COMMERCIAL, INDUSTRIAL AND AGRICULTURAL CONGRESS: Representations about work and the worker (1928-1930)
Commercial Congress; Producing Classes; Work; Worker; Professional education; Commercial Association
This dissertation has as its object of study the speeches of the Minas Gerais elites or producing classes at the Commercial, Industrial, and Agricultural Congress of Belo Horizonte, held in 1928. At the Congress, the theses about the increase the involvement of the State were discussed, in which Professional Education figured as a debated thesis. To identify and analyze the representations about work and the worker, in these speeches, the documentary research methodology was used. As such.

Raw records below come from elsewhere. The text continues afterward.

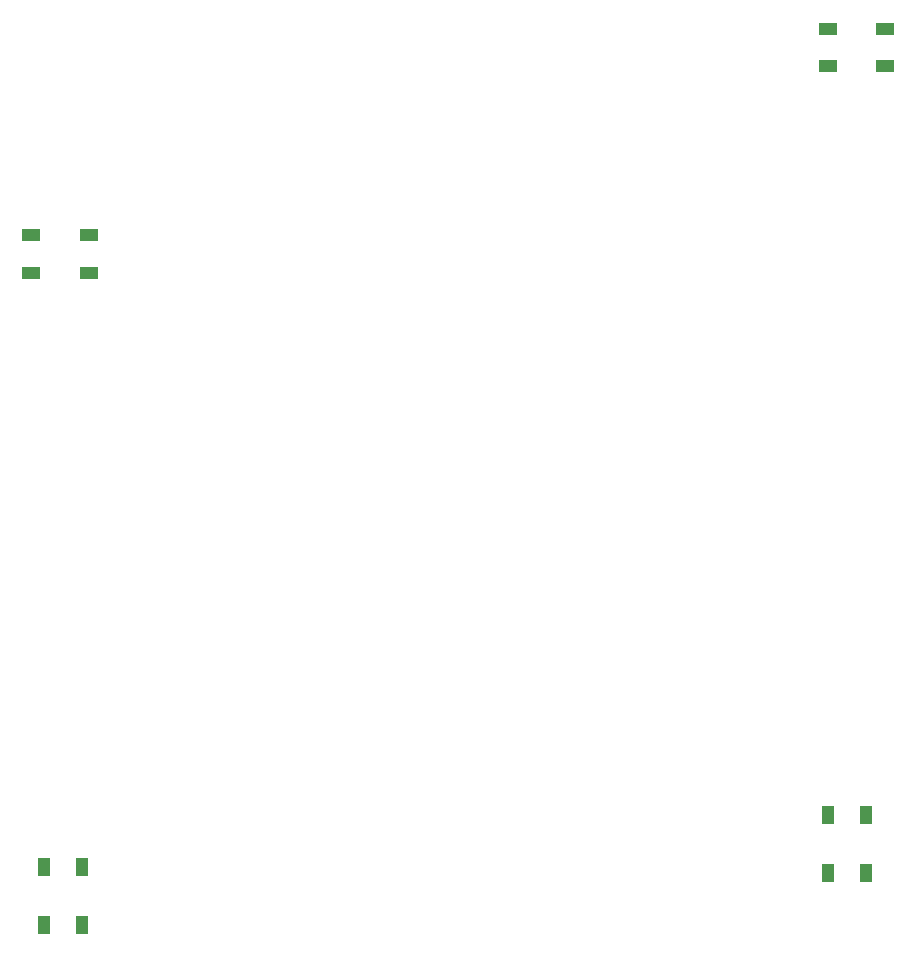
<source format=gbp>
%TF.GenerationSoftware,KiCad,Pcbnew,(5.1.8)-1*%
%TF.CreationDate,2021-05-23T17:25:15+02:00*%
%TF.ProjectId,HERMES PCB,4845524d-4553-4205-9043-422e6b696361,rev?*%
%TF.SameCoordinates,Original*%
%TF.FileFunction,Paste,Bot*%
%TF.FilePolarity,Positive*%
%FSLAX46Y46*%
G04 Gerber Fmt 4.6, Leading zero omitted, Abs format (unit mm)*
G04 Created by KiCad (PCBNEW (5.1.8)-1) date 2021-05-23 17:25:15*
%MOMM*%
%LPD*%
G01*
G04 APERTURE LIST*
%ADD10R,1.500000X1.000000*%
%ADD11R,1.000000X1.500000*%
G04 APERTURE END LIST*
D10*
%TO.C,LED4*%
X69781250Y-79387500D03*
X69781250Y-76187500D03*
X74681250Y-79387500D03*
X74681250Y-76187500D03*
%TD*%
D11*
%TO.C,LED3*%
X70917000Y-129757000D03*
X74117000Y-129757000D03*
X70917000Y-134657000D03*
X74117000Y-134657000D03*
%TD*%
%TO.C,LED2*%
X140506250Y-130243750D03*
X137306250Y-130243750D03*
X140506250Y-125343750D03*
X137306250Y-125343750D03*
%TD*%
D10*
%TO.C,LED1*%
X142150000Y-58725000D03*
X142150000Y-61925000D03*
X137250000Y-58725000D03*
X137250000Y-61925000D03*
%TD*%
M02*

</source>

It took as sources the newspapers of trade associations, newspapers of the time, as well as the minutes of the directors and records of the trade associations from Belo Horizonte and Juiz de Fora, organizers of the Class Congresses in the period in question. To analyze the discourses of the producing classes, the theoretical-methodological intersection of Cultural History with the History of Education was proposed. Thus, an analysis of the sources was developed, associating the notions of representations, by Roger Chartier, and strategy and tactics, by Michel de Certeau, to capture such notions present in the discourses of economic and political elites. Therefore, it is documental and bibliographic research. As a result, it was found that in the 28th Congress, professional education was used as a strategy, employed by the producing classes, to radiate a new representation of work, linked to Taylorism and Americanism. It was also verified the tactics of the producing classes and their versatility to aggregate the discourse of the engineer and sanitarian to infiltrate the state bureaucratic and political apparatus and thus minimize the direct conflict with workers to make their interests prevail through the State.